Sigh, Lou sign me up for the AARP group; I remember five-and-dime stores.


----------



## Ken Massingale (Jan 23, 2005)

> _Originally posted by DCBluesman_
> <br />At least of few of you must remember when they were five-and-dimes!


Gee thanks Lou.
I got up feeling young and full of P&Vinegar[], now I think I'll go back to bed.[]

BTW, the TSW arrived a couple of days ago. Thanks again.
ken


----------



## opfoto (Jan 23, 2005)

Lou...
  At 45, I remember the five and dimes as I passed them...They were all boarded up...now all we have those anythingferabuc stores!!! Story of my life... Woe... woe... woe.


----------



## Gregory Huey (Jan 23, 2005)

5 and Dimes man thats pretty new. How about the General store. We had one where I grew up. One store did all--Post office, meat market , Cloths&Boots , Grocerys , Candy and home delivery. I work in one with my father when I was but a young pup. After a full days work in the store my dad would deliver your order to your home for 5 cents a box.


----------



## Fred in NC (Jan 23, 2005)

General stores, and nothing prepackaged!  I could buy 1-1/2 lbs of flour if I wanted.  Or 7 eggs.  Even in the hardware stores, today a lot of stuff is prepackaged.  Some bolts come in bags of 3!!!  I have to buy 2 bags to get 4 bolts, that are really worth 40 cents, and pay 2 bucks with the tax.  
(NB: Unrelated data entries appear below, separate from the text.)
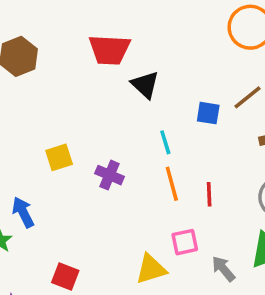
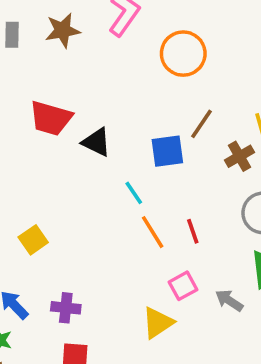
red trapezoid: (109, 50) -> (51, 118), turned 30
blue square: (208, 113) -> (167, 151), size x1.4
purple cross: (110, 175) -> (66, 308), moved

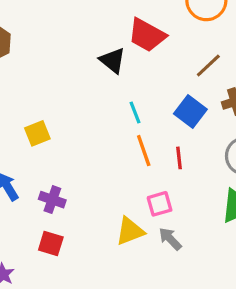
red trapezoid: (51, 118) -> (147, 35), moved
blue square: (167, 151) -> (190, 111), moved, turned 32
gray arrow: (229, 300) -> (170, 239), moved

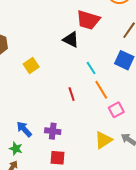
yellow square: (37, 133) -> (31, 66), moved
red line: (179, 158) -> (72, 94), moved
pink square: (160, 204) -> (116, 110), moved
It is a matter of convenience .... yes, for the store !!!!


----------



## Gary (Jan 23, 2005)

5 and Dime...overhead glass gasoline pumps (pump 5 gallons into the overhead glass reservoir then drain)...the old cotton gin...the telegraph operator who stood by track at the train station and held out the Y-shaped pole with the paper message attached, so the train engineer could snag it with his hand...the old soda fountain at the drug store...ah yes!


----------



## Mac In Oak Ridge (Jan 23, 2005)

How about walking a mile and a half to the gas station, picking up discarded Frosty Root Beer bottles till you had five of them, turning them in for .02 each so you could get a cold one?  Then because you didn't have that 6th bottle worth .02 for the deposit, you had to stand in the gas station and drink down the cold one.  Then walk the mile and a half back home.  And the days that you made that walk and only found two bottles and couldn't even get the cold one, just four penny jawbreakers?


----------



## dougle40 (Jan 23, 2005)

> How about walking a mile and a half to the gas station,



Up hill both ways , right ????[]
Giving away age here but I can remember just about all of those .
Five and dime to a buck store , i guess that's what's called inflation !!![]


----------



## Guest (Jan 23, 2005)

> _Originally posted by Gregory Huey_
> <br />5 and Dimes man thats pretty new. How about the General store. We had one where I grew up. One store did all--Post office, meat market , Cloths&Boots , Grocerys , Candy and home delivery. I work in one with my father when I was but a young pup. After a full days work in the store my dad would deliver your order to your home for 5 cents a box.


Except for the delivery part I thought you were referring to Wal-Mart


----------



## penhead (Jan 23, 2005)

For a nickel you could get a little brown paper bag full of penny candy..including licorice sticks []

JohnPayton




> _Originally posted by Mac In Oak Ridge_
> <br />How about walking a mile and a half to the gas station, picking up discarded Frosty Root Beer bottles till you had five of them, turning them in for .02 each so you could get a cold one?  Then because you didn't have that 6th bottle worth .02 for the deposit, you had to stand in the gas station and drink down the cold one.  Then walk the mile and a half back home.  And the days that you made that walk and only found two bottles and couldn't even get the cold one, just four penny jawbreakers?


----------



## jkirkb94 (Jan 23, 2005)

Great idea, Doug!  Kirk[8D]


----------



## tipusnr (Jan 23, 2005)

Great Idea. And I thought I was getting creative today by turning a t-handle for my pen mill for better torgue and hand control...you win!


----------